* [EXERCISE]
Scan the data below. Pull out each line where "Rendered" occurs.

* [DATA]
____

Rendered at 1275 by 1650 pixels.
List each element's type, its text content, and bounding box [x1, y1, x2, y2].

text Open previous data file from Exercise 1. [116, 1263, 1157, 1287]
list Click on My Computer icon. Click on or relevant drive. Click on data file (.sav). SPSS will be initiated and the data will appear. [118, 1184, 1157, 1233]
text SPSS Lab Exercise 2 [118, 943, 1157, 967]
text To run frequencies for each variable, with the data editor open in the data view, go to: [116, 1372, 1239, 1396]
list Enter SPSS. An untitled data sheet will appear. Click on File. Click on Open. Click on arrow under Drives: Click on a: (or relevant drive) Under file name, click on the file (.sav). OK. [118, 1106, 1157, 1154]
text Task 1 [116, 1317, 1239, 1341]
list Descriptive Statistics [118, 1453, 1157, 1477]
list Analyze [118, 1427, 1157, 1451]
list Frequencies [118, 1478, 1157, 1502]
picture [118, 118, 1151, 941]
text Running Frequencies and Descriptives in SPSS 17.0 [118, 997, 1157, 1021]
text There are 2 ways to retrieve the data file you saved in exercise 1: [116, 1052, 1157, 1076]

____

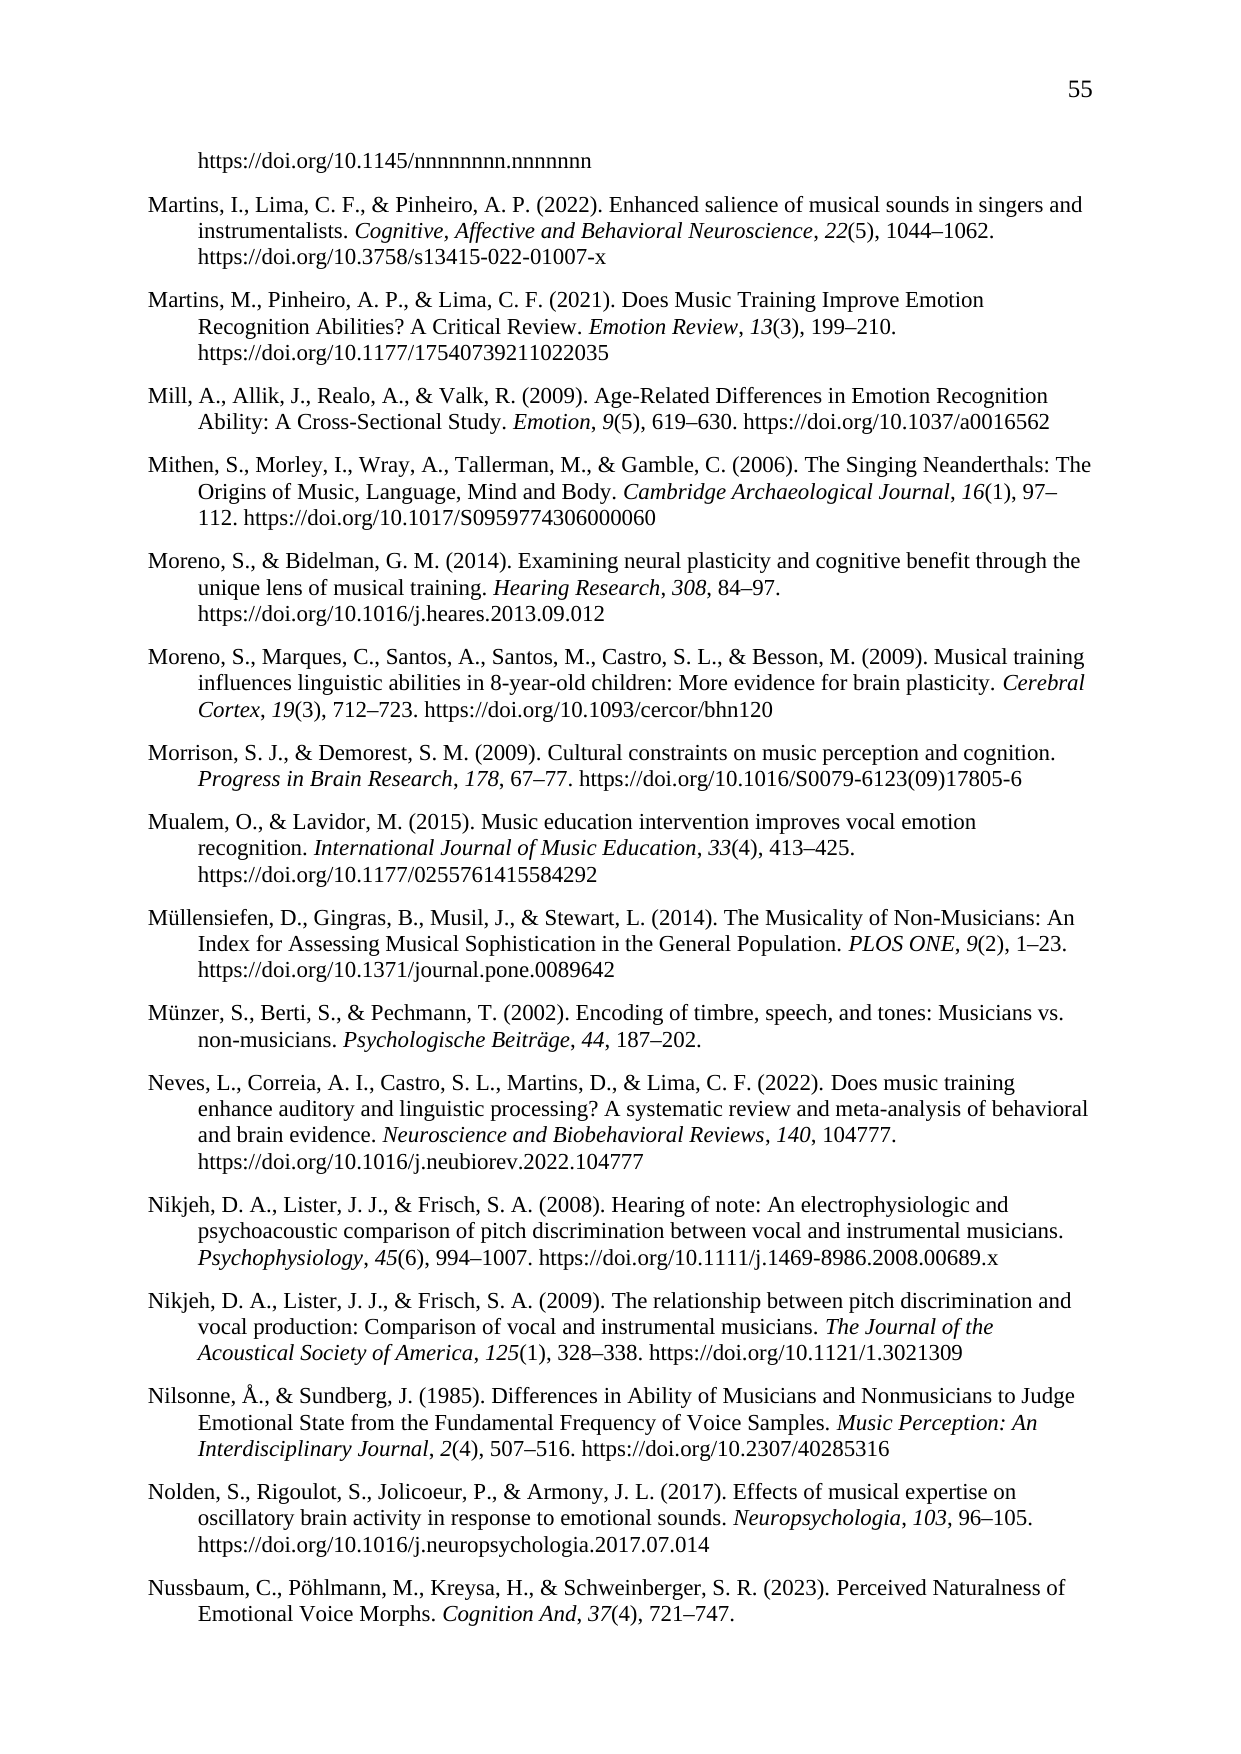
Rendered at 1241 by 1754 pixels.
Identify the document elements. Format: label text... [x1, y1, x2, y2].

____

* [COMPLETED TASK]
Rendered at 1275 by 1650 pixels.
Rendered at 1241 by 1754 pixels.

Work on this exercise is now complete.